— Exercise requirements —
Retype the following data line for line, keeping every character, space and symbol the same.

- - -

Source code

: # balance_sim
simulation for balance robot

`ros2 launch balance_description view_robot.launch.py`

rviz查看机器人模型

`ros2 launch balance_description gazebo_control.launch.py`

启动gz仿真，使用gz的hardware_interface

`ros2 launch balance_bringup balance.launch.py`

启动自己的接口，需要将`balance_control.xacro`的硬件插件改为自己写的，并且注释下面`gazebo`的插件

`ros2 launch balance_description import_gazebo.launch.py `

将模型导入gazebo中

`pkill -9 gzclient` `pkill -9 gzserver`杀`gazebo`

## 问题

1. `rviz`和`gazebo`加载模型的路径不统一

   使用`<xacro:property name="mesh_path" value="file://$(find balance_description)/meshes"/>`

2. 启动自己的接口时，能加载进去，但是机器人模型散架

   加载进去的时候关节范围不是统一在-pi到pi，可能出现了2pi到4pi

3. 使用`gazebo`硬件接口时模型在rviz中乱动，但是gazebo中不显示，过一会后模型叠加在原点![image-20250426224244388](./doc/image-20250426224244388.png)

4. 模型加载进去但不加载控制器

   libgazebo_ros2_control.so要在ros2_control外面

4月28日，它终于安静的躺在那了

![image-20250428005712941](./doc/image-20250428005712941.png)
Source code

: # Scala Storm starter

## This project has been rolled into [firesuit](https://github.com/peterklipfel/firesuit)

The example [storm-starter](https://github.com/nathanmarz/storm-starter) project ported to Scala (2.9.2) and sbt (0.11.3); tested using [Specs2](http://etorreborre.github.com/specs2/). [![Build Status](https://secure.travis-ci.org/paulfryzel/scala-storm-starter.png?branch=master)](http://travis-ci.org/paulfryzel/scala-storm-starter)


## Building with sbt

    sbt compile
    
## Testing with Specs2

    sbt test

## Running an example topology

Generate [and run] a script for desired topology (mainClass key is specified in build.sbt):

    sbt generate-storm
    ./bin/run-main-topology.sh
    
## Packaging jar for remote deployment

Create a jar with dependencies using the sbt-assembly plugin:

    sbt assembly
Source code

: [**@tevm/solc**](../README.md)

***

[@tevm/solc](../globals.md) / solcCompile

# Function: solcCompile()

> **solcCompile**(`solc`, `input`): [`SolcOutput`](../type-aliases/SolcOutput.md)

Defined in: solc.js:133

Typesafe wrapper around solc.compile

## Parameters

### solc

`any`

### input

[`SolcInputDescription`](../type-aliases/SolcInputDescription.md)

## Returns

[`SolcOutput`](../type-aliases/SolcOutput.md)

- - -

— Solution to this task —
Source code

: # balance_sim
simulation for balance robot

`ros2 launch balance_description view_robot.launch.py`

rviz查看机器人模型

`ros2 launch balance_description gazebo_control.launch.py`

启动gz仿真，使用gz的hardware_interface

`ros2 launch balance_bringup balance.launch.py`

启动自己的接口，需要将`balance_control.xacro`的硬件插件改为自己写的，并且注释下面`gazebo`的插件

`ros2 launch balance_description import_gazebo.launch.py `

将模型导入gazebo中

`pkill -9 gzclient` `pkill -9 gzserver`杀`gazebo`

## 问题

1. `rviz`和`gazebo`加载模型的路径不统一

   使用`<xacro:property name="mesh_path" value="file://$(find balance_description)/meshes"/>`

2. 启动自己的接口时，能加载进去，但是机器人模型散架

   加载进去的时候关节范围不是统一在-pi到pi，可能出现了2pi到4pi

3. 使用`gazebo`硬件接口时模型在rviz中乱动，但是gazebo中不显示，过一会后模型叠加在原点![image-20250426224244388](./doc/image-20250426224244388.png)

4. 模型加载进去但不加载控制器

   libgazebo_ros2_control.so要在ros2_control外面

4月28日，它终于安静的躺在那了

![image-20250428005712941](./doc/image-20250428005712941.png)
Source code

: # Scala Storm starter

## This project has been rolled into [firesuit](https://github.com/peterklipfel/firesuit)

The example [storm-starter](https://github.com/nathanmarz/storm-starter) project ported to Scala (2.9.2) and sbt (0.11.3); tested using [Specs2](http://etorreborre.github.com/specs2/). [![Build Status](https://secure.travis-ci.org/paulfryzel/scala-storm-starter.png?branch=master)](http://travis-ci.org/paulfryzel/scala-storm-starter)


## Building with sbt

    sbt compile
    
## Testing with Specs2

    sbt test

## Running an example topology

Generate [and run] a script for desired topology (mainClass key is specified in build.sbt):

    sbt generate-storm
    ./bin/run-main-topology.sh
    
## Packaging jar for remote deployment

Create a jar with dependencies using the sbt-assembly plugin:

    sbt assembly
Source code

: [**@tevm/solc**](../README.md)

***

[@tevm/solc](../globals.md) / solcCompile

# Function: solcCompile()

> **solcCompile**(`solc`, `input`): [`SolcOutput`](../type-aliases/SolcOutput.md)

Defined in: solc.js:133

Typesafe wrapper around solc.compile

## Parameters

### solc

`any`

### input

[`SolcInputDescription`](../type-aliases/SolcInputDescription.md)

## Returns

[`SolcOutput`](../type-aliases/SolcOutput.md)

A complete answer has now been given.